The new aircraft Boeing is considering appears to follow along the lines of the shelved NMA concept. Key NMA program elements that remain germane to an XLR competitor include an overriding focus on a twin-aisle design, capable of 5,000 nm routes, that could be developed for single-aisle production costs. Program timing has, however, completely changed because of the pandemic. The “revised NMA” appears to be aiming for entry-into-service in the late 2020s, pending a potential program go-ahead in 2022 or 2023. That would place the aircraft years behind the XLR, which is expected to enter service in late 2023 and be widely deployed in airline fleets by 2025.
Away from hubs
Trends seen during the pandemic are, in many ways, a hyper-charged version of trends evidenced before COVID-19 rocked the airline industry. Airlines and passengers in the last decade have become more reliant on point-to-point long-haul flying and less dependent on hub-to-hub flying. In a report, McKinsey and Co. noted that the volume of connecting passengers fell 81% compared to pre-pandemic levels, while nonstop passenger volumes dropped by 61%.
“The share of connecting traffic at the global level has been falling in recent years, save for select intercontinental flows, which had been largely stable or growing before the crisis,” the McKinsey report states. “This shrinking share can be attributed to the growth of point-to-point carriers, with low-cost carriers seeing a particularly significant increase in their market share.”

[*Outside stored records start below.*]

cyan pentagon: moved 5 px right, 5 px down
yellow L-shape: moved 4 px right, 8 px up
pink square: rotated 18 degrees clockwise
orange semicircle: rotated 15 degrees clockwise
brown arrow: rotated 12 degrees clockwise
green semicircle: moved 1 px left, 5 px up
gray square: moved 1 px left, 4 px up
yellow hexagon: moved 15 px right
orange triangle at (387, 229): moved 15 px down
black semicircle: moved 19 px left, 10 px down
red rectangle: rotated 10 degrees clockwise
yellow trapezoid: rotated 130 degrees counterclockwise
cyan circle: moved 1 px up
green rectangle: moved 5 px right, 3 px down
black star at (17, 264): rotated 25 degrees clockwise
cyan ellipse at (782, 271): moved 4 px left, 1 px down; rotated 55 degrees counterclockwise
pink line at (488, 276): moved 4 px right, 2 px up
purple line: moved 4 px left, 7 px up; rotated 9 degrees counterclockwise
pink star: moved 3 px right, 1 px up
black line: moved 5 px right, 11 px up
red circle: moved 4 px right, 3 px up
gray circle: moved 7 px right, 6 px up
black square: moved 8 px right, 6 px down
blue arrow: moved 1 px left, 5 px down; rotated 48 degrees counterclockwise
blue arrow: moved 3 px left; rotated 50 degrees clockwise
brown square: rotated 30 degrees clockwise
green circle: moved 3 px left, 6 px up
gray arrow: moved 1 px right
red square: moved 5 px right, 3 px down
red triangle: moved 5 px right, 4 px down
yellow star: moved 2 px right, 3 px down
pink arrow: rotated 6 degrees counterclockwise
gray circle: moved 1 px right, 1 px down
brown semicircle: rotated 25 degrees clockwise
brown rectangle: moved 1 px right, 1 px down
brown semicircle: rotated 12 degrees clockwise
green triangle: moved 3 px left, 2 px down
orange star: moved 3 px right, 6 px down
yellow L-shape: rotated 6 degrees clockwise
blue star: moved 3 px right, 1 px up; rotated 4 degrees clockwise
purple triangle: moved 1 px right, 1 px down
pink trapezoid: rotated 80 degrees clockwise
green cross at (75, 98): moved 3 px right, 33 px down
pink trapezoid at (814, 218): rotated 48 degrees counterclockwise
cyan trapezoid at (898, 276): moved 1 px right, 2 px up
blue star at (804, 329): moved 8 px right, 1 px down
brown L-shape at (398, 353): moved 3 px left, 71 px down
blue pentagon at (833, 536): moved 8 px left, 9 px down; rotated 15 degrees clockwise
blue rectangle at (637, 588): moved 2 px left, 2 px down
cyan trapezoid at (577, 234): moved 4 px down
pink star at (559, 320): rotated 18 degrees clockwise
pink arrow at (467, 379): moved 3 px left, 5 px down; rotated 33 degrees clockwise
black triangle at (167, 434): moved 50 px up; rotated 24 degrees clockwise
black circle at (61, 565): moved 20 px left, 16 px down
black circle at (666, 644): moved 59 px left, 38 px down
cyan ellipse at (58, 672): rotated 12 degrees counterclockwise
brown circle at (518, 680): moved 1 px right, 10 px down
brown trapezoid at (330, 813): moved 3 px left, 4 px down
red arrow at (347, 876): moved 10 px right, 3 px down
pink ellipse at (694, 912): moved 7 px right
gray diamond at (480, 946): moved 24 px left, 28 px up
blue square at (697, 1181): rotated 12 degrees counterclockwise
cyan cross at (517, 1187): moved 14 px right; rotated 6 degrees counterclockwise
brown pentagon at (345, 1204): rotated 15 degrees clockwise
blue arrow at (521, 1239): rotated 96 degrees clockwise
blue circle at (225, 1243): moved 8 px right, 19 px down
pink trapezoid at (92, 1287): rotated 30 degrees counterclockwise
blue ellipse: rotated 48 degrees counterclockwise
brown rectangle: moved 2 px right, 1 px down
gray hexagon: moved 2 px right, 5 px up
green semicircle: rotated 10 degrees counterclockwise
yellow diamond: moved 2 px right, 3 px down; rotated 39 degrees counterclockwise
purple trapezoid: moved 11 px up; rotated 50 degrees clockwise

McKinsey analysts do not expect the hub system to disappear, but a number of trends make more point-to-point long-haul flying attractive for airlines.
These include aircraft such as the Airbus A321XLR and Boeing 787 being used on “thinner, intercontinental city pairs nonstop,” the McKinsey analysis states. “Touted as potential hub destroyers, the role these aircraft play may be accelerated by COVID-19, which is bringing forward the retirement of very large widebody aircraft designed for hub operations, such as A380s and 747s.”
McKinsey points out that 65% of active and ordered A321LRs/XLRs are going to airlines that favor point-to-point flying over a hub system.
Another trend that has accelerated is a passenger preference for nonstop routes rather than connecting itineraries. Flying has become more complicated and flying on two or three different aircraft on a journey is even less desirable now for passengers than before the pandemic.
“Airlines will need to rethink pricing to fill nonstop flights, potentially reducing the nonstop premium and thereby undercutting demand for connecting flights operating on the same route,” the McKinsey analysts explain.
According to McKinsey, other factors favoring point-to-point flying post-pandemic are environmental concerns (passengers will perceive they are causing fewer carbon emissions by flying aboard just one, fuel-efficient aircraft), congestion at hubs and the inconvenience of tight connection times at hubs.
A key airline to watch, in terms of extending the reach of narrowbody service, is JetBlue, which has a reputation for quality service at highly competitive fares. The airline has revealed an all-new premium cabin, with private mini-suites, for its transatlantic launch.
“The delivery of our new A321LR sets the stage for a new era at JetBlue in which we now have an aircraft allowing us to stretch our wings and become a true global carrier offering flights beyond the Americas for the first time ever,” CEO Robin Hayes said on the carrier taking delivery of its first A321LR. “The A321LR platform—offering the range of a widebody but with the economics of a single-aisle aircraft—is the right size for us and will allow us to effectively compete between the US and London.”
–Guy Norris contributed to this report.